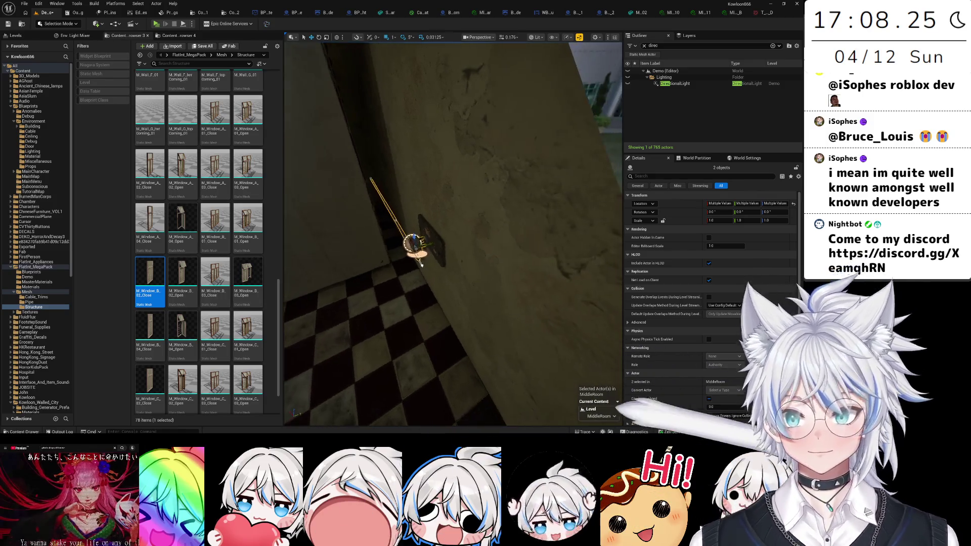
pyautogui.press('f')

* * *

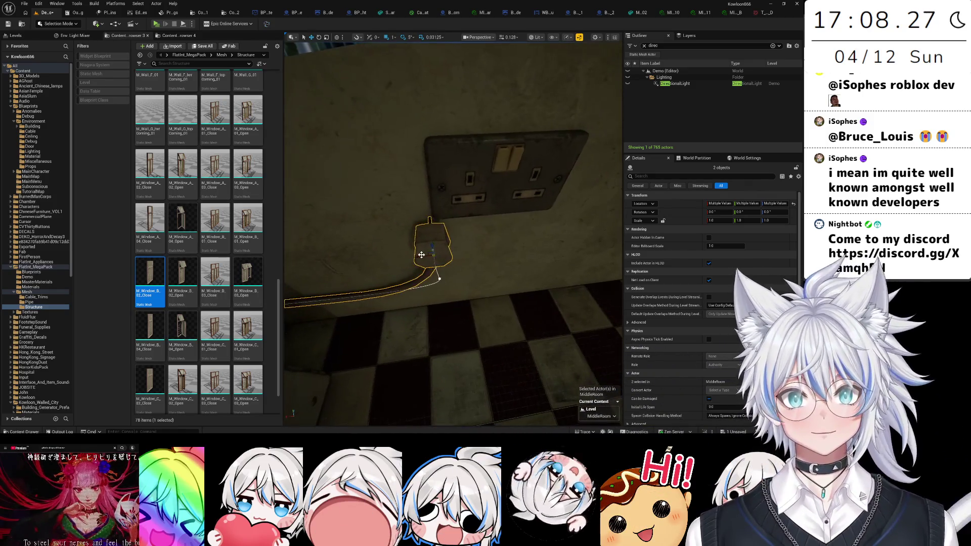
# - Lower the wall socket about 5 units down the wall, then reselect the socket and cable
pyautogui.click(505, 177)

==

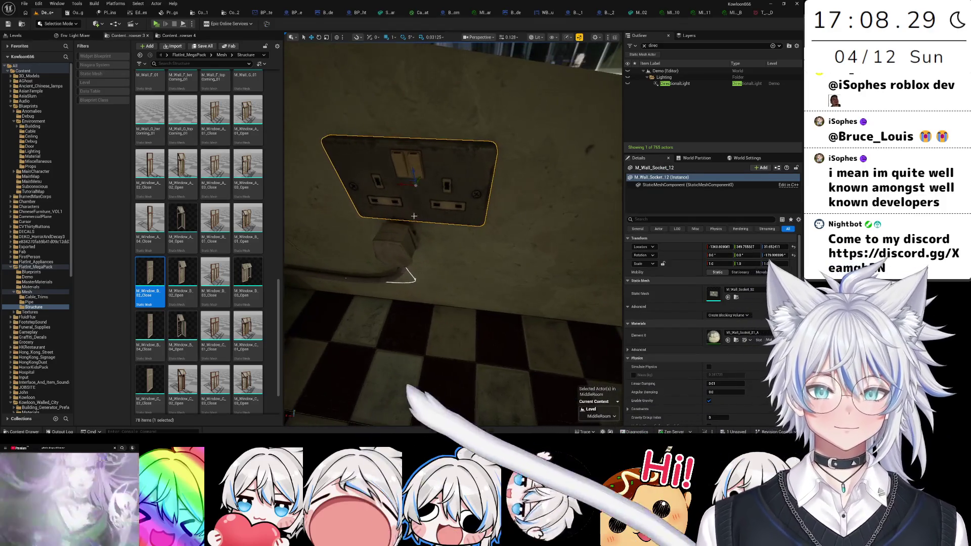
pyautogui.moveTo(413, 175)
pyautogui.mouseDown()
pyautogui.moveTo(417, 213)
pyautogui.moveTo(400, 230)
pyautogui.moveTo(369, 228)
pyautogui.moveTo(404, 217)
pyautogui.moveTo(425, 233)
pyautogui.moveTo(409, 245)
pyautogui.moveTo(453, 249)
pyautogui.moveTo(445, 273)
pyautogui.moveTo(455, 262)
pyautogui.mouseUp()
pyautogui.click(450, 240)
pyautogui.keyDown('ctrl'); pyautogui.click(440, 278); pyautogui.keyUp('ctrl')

■ **Problem**: Retype the entries above exactly, but only from the line containing "pyautogui.moveTo(400, 230)" through the line containing "pyautogui.keyDown('ctrl'); pyautogui.click(440, 278);", both included.

■ **Written answer**:
pyautogui.moveTo(400, 230)
pyautogui.moveTo(369, 228)
pyautogui.moveTo(404, 217)
pyautogui.moveTo(425, 233)
pyautogui.moveTo(409, 245)
pyautogui.moveTo(453, 249)
pyautogui.moveTo(445, 273)
pyautogui.moveTo(455, 262)
pyautogui.mouseUp()
pyautogui.click(450, 240)
pyautogui.keyDown('ctrl'); pyautogui.click(440, 278); pyautogui.keyUp('ctrl')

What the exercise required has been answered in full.